%%

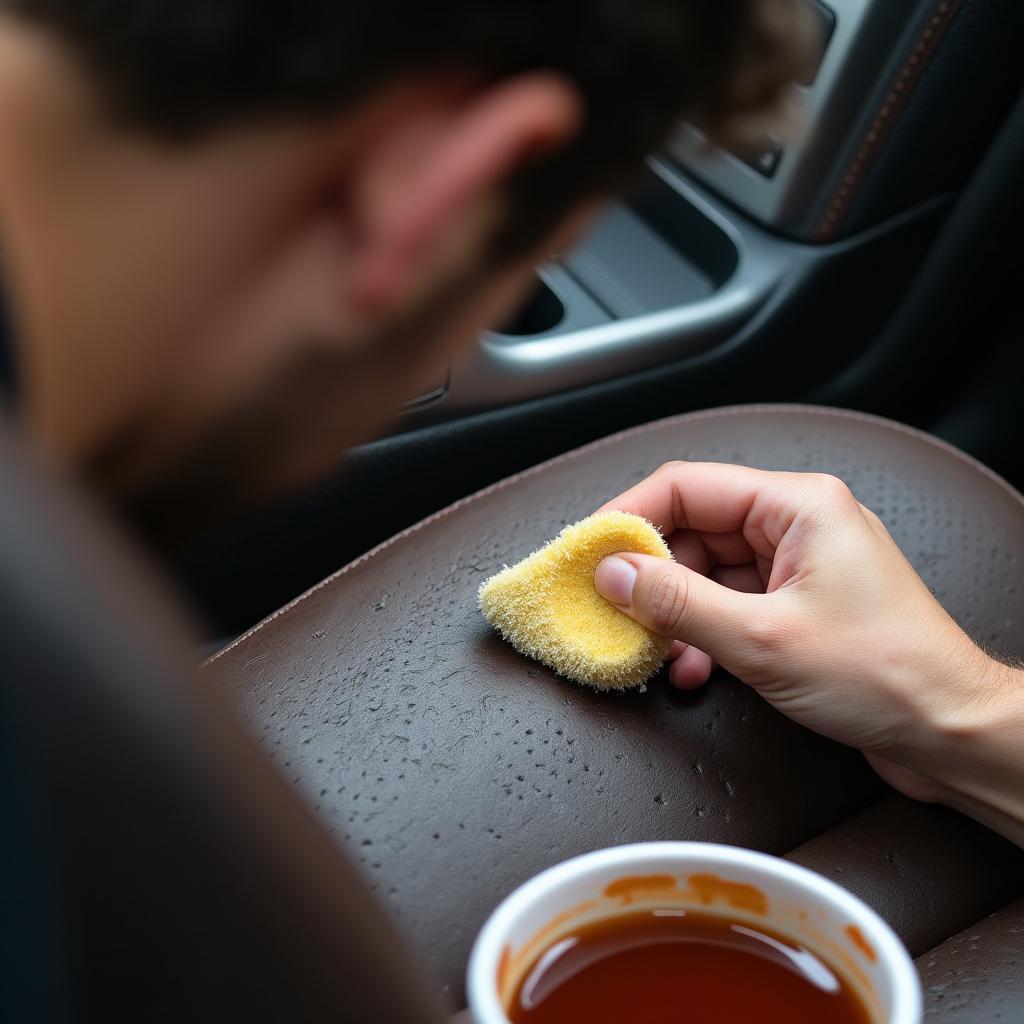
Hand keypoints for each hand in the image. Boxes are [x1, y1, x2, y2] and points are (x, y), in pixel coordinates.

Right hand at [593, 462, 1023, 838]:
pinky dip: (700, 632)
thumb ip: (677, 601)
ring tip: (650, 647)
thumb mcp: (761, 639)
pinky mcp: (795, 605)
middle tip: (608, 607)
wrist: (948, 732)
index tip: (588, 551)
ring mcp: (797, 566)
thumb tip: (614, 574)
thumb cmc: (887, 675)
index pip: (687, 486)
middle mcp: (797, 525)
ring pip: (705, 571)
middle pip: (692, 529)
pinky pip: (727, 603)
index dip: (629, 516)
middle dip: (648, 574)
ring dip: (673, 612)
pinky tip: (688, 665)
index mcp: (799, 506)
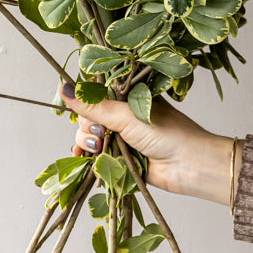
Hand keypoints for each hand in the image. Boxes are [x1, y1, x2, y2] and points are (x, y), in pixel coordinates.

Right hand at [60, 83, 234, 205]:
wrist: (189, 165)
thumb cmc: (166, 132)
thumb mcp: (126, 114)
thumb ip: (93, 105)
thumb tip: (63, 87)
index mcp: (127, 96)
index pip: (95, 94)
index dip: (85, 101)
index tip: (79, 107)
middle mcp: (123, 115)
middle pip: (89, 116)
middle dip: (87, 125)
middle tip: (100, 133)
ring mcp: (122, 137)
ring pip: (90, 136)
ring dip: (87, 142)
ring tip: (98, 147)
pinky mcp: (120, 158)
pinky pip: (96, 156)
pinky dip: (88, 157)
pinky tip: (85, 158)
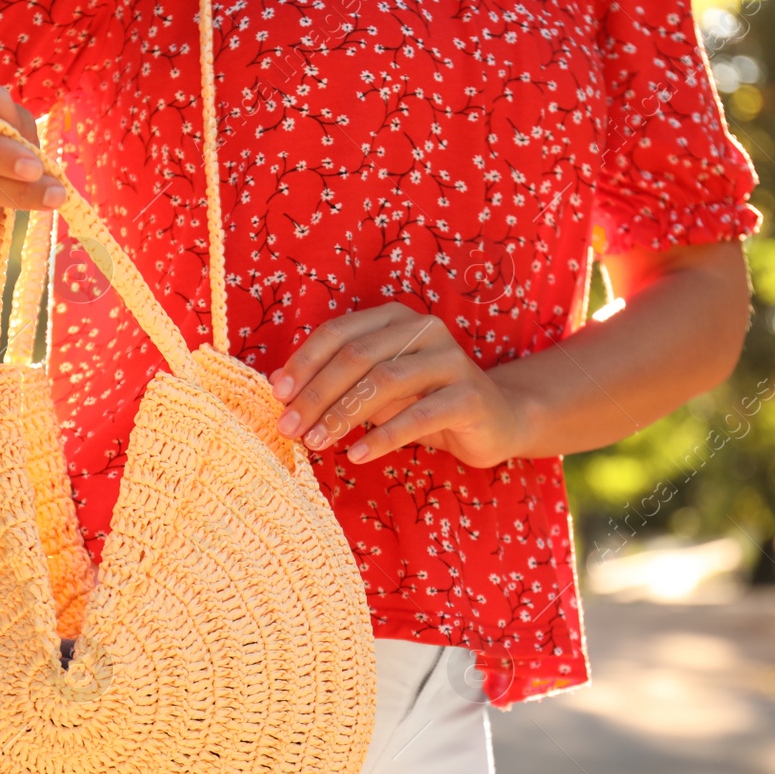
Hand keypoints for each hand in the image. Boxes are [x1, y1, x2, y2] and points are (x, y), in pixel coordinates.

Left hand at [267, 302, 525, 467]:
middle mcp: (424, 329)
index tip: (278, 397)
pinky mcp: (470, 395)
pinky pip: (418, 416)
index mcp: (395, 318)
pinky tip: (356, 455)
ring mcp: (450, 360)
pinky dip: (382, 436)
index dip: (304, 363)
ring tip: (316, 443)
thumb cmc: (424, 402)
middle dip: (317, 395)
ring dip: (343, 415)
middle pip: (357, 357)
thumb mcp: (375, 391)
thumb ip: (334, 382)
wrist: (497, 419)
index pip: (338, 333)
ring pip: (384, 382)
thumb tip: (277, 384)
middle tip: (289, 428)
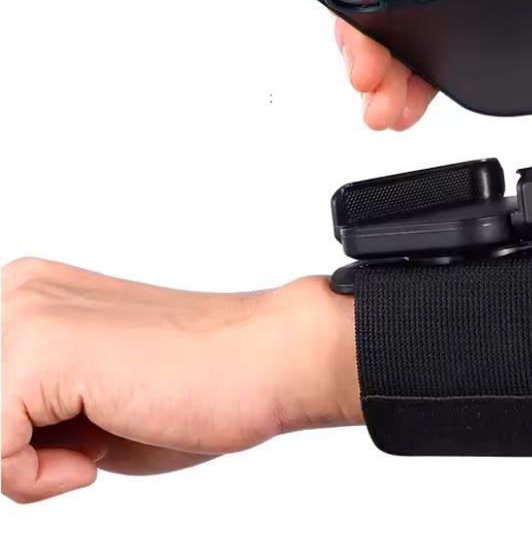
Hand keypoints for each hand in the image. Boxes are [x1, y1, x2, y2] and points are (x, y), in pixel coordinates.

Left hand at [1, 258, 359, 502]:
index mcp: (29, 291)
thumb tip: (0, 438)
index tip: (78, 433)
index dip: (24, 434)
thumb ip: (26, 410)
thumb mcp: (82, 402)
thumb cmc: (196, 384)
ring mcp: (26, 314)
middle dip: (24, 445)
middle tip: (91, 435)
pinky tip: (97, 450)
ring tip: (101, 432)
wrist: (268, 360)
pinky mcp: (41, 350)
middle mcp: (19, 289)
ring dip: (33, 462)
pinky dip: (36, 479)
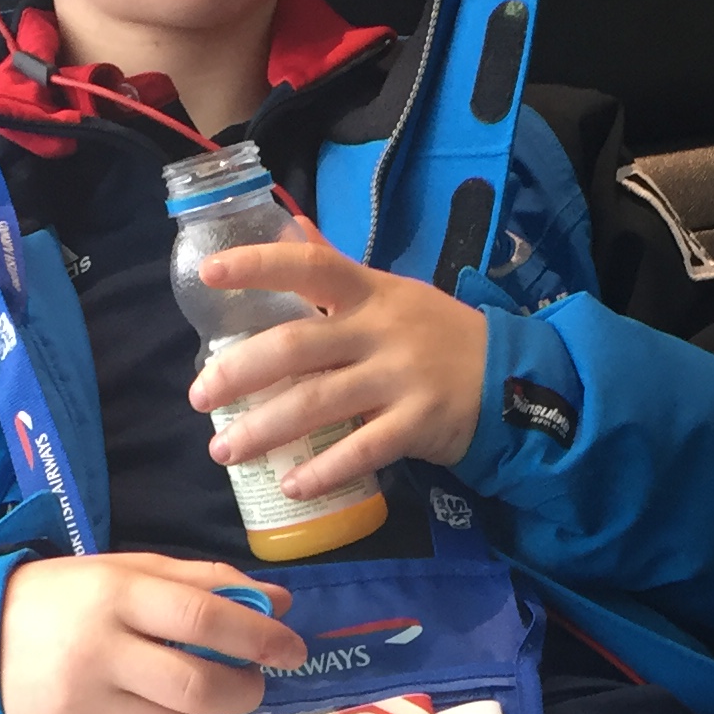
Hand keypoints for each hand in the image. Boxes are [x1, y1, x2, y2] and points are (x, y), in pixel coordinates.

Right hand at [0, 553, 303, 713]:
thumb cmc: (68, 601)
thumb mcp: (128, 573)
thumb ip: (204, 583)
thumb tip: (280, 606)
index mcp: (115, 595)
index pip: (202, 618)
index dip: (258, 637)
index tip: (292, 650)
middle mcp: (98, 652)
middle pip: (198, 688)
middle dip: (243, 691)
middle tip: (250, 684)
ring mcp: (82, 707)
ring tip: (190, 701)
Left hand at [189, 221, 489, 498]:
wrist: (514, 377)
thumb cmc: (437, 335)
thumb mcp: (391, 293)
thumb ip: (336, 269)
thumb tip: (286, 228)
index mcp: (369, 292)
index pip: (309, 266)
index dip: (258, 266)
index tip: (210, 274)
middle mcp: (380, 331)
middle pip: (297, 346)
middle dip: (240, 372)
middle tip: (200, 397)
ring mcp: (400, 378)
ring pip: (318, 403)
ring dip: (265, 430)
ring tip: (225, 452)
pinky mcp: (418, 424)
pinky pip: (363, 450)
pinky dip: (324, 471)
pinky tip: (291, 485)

%%
%%

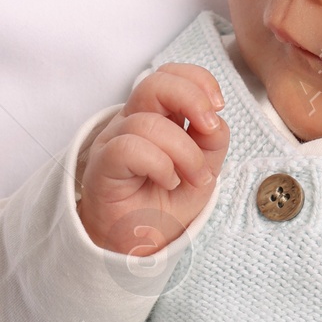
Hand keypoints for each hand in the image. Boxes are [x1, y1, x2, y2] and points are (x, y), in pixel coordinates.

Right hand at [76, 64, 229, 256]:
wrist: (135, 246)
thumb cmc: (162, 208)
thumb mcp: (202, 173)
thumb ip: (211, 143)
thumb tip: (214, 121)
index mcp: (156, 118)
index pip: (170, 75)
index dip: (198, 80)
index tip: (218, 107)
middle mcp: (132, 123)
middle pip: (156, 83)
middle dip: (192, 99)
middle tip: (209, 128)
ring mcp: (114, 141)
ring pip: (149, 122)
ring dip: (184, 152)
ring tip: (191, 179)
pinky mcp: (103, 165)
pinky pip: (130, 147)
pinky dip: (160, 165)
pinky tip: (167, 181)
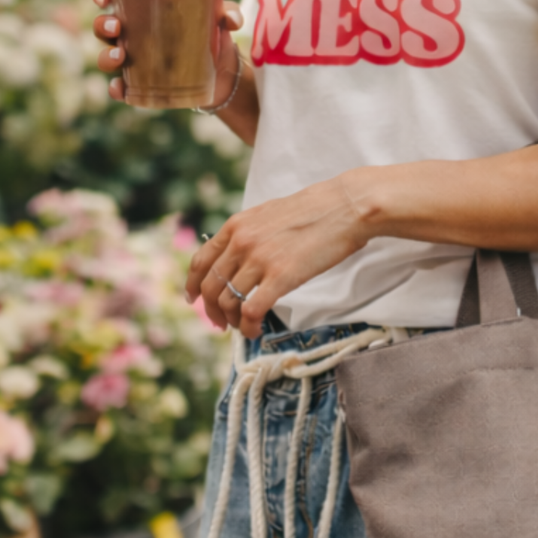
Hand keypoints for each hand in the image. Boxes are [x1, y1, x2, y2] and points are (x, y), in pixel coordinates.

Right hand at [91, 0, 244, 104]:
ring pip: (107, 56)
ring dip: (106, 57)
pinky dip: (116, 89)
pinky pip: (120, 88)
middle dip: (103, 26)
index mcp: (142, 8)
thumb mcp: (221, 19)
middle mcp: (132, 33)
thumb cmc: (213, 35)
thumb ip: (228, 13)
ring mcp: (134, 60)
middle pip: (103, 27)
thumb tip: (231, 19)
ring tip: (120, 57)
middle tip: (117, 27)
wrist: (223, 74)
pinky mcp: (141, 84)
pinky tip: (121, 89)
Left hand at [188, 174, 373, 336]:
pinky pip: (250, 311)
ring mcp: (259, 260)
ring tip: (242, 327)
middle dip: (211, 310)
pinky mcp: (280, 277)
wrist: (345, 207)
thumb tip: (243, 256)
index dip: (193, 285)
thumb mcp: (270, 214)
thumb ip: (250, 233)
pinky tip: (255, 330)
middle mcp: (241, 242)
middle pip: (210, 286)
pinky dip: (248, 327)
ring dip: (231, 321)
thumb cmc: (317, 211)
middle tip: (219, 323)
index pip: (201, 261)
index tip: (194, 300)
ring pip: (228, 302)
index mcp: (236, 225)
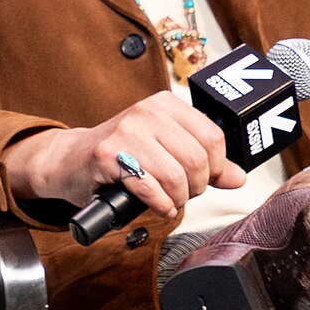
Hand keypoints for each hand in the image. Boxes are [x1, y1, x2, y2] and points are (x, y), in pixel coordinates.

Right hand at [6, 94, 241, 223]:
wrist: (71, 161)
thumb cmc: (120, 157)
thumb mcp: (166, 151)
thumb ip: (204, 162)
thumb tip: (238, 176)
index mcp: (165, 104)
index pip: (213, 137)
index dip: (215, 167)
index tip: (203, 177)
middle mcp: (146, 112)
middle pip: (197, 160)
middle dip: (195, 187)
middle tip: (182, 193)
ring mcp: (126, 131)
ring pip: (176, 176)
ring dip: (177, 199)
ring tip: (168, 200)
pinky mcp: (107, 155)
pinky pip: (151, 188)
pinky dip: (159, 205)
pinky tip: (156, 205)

%%
%%

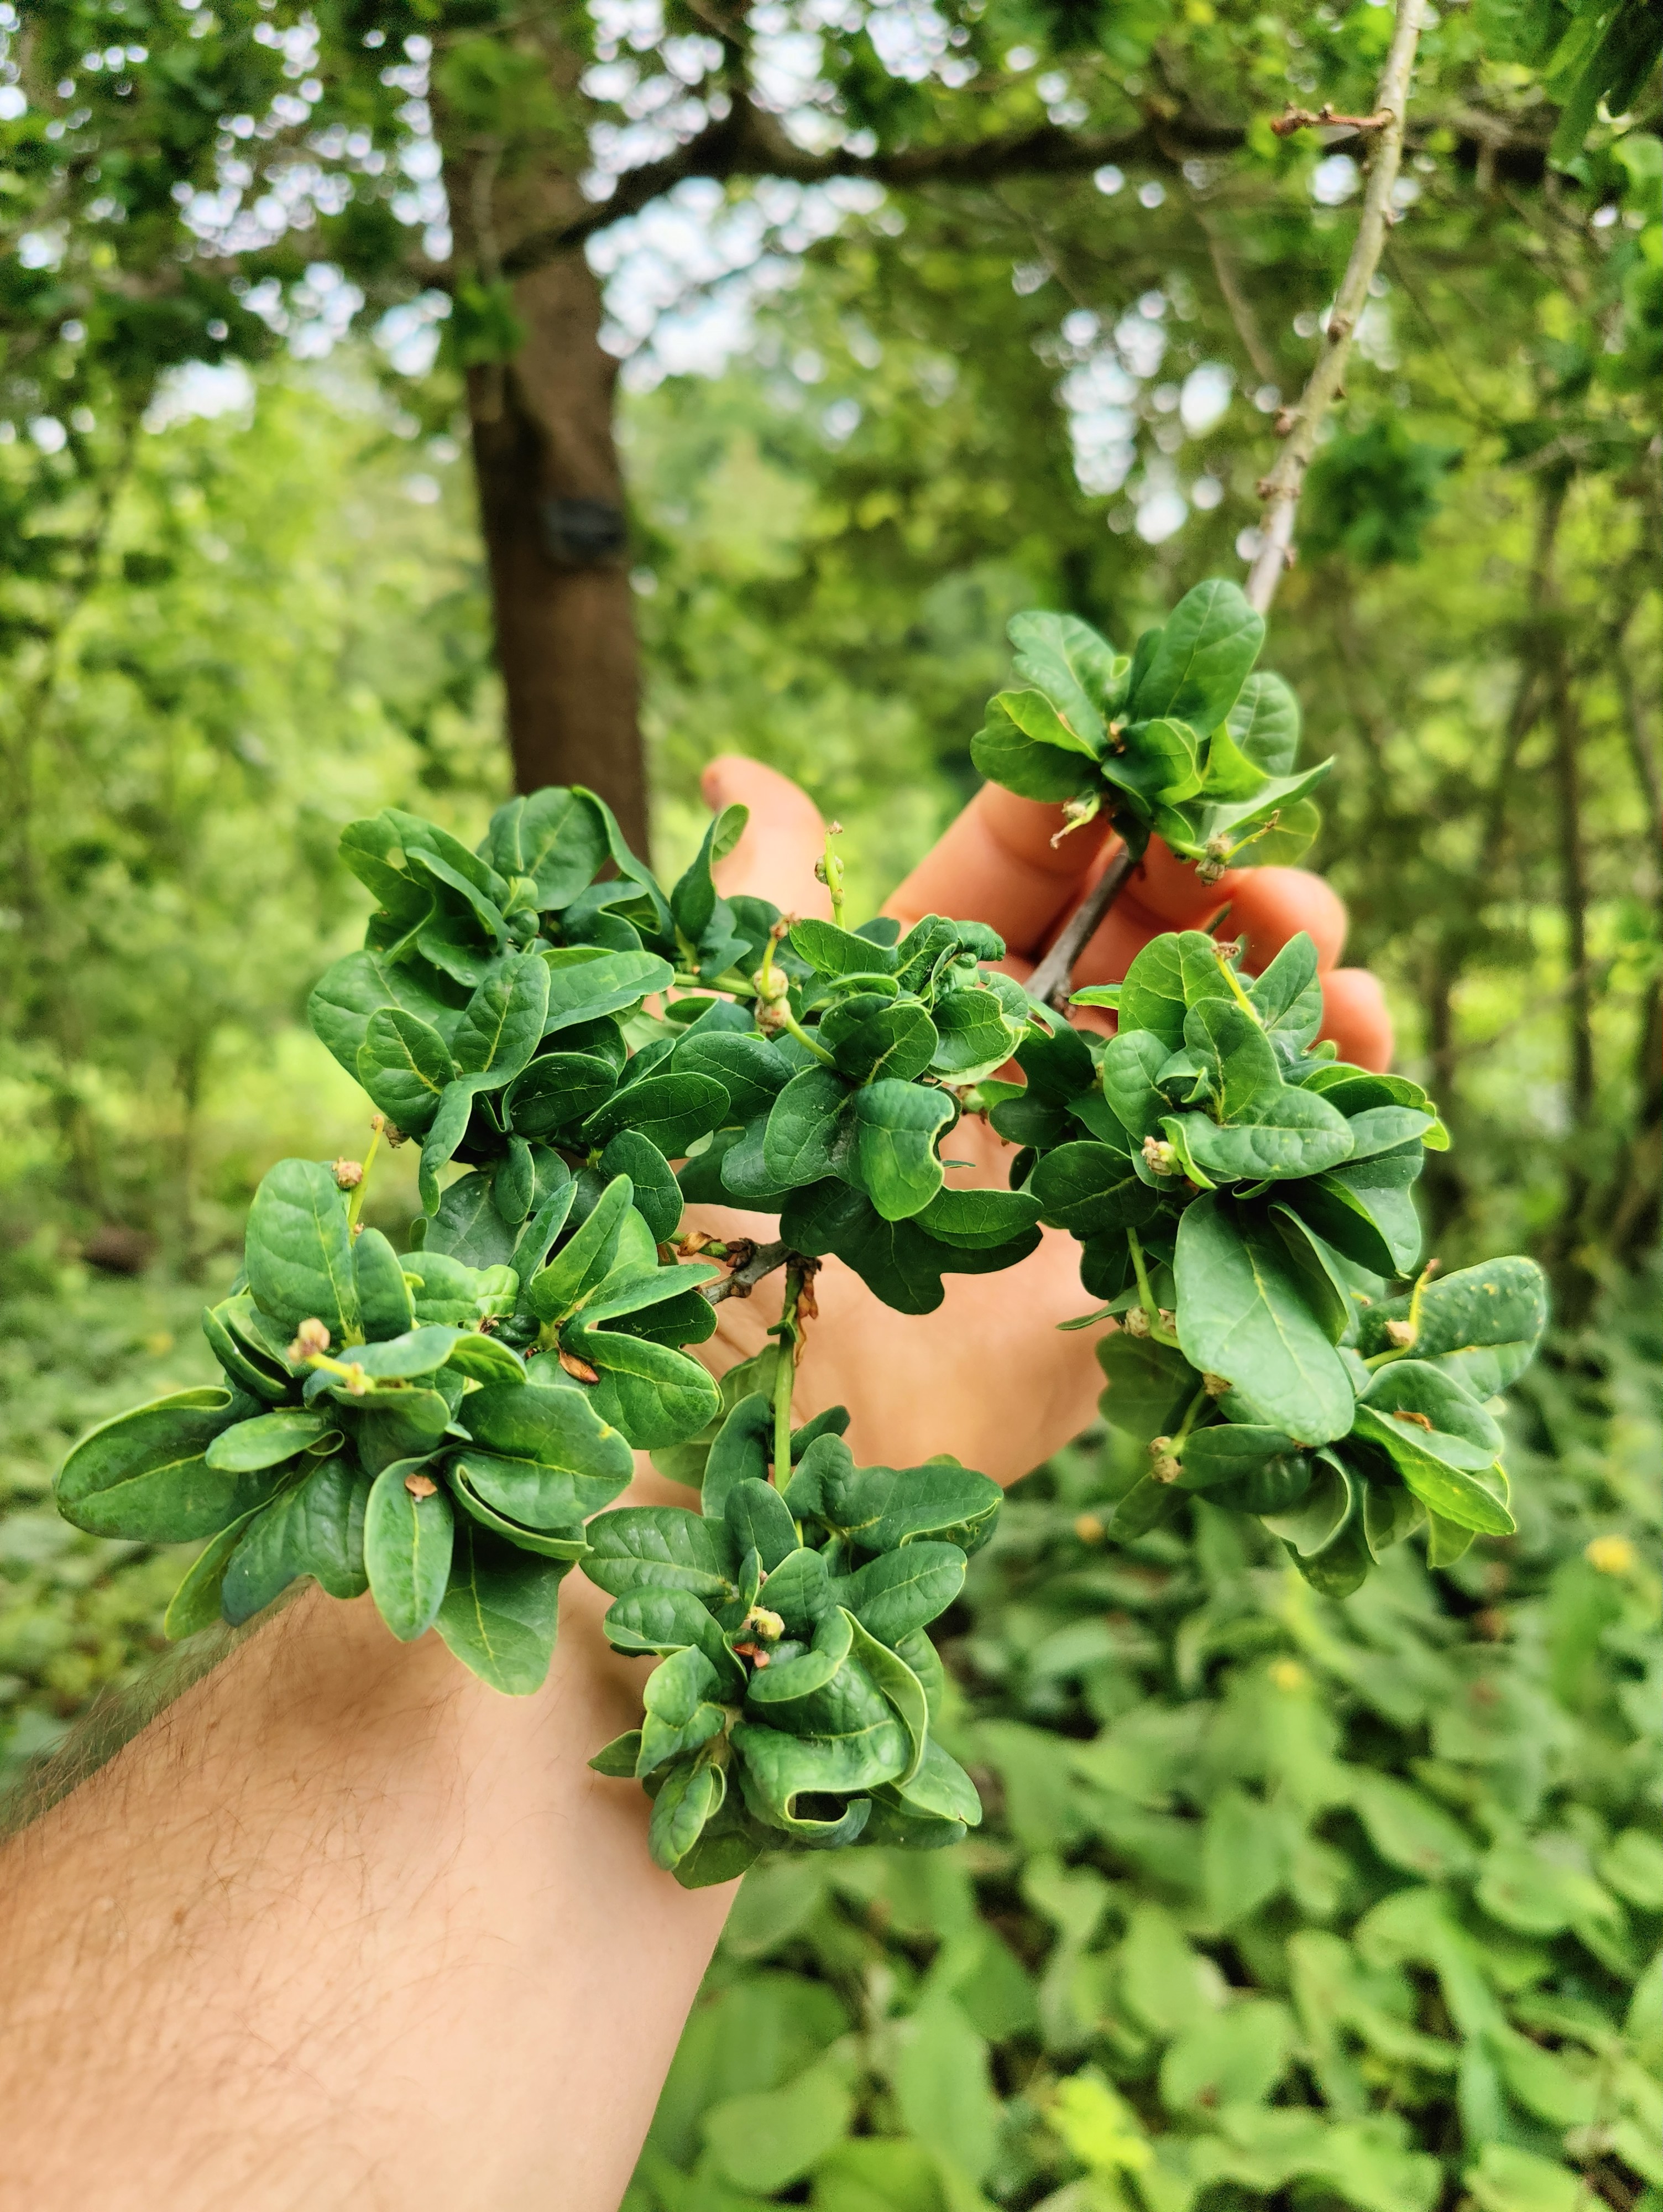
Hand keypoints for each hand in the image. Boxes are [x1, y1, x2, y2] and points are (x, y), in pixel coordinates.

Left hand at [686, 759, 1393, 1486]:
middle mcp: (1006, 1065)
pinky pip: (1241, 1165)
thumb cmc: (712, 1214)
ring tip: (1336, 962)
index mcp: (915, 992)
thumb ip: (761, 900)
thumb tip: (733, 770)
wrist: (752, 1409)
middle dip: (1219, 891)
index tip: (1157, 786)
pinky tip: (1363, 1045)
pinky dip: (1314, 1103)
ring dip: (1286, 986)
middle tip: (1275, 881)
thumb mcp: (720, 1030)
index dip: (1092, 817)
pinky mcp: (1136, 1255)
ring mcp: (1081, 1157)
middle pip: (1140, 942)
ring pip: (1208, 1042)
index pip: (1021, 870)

%%

#### TASK TO CARRY OUT
Go through the records line by line, and copy each line that holds the string "Left".

#### COMPLETED EXERCISE
Left hand at [267, 302, 525, 467]:
Left hand at [1, 258, 359, 502]:
Left hand at [189, 221, 489, 498]:
Left hand at [188, 174, 373, 336]:
Left hand at [686, 759, 1393, 1486]:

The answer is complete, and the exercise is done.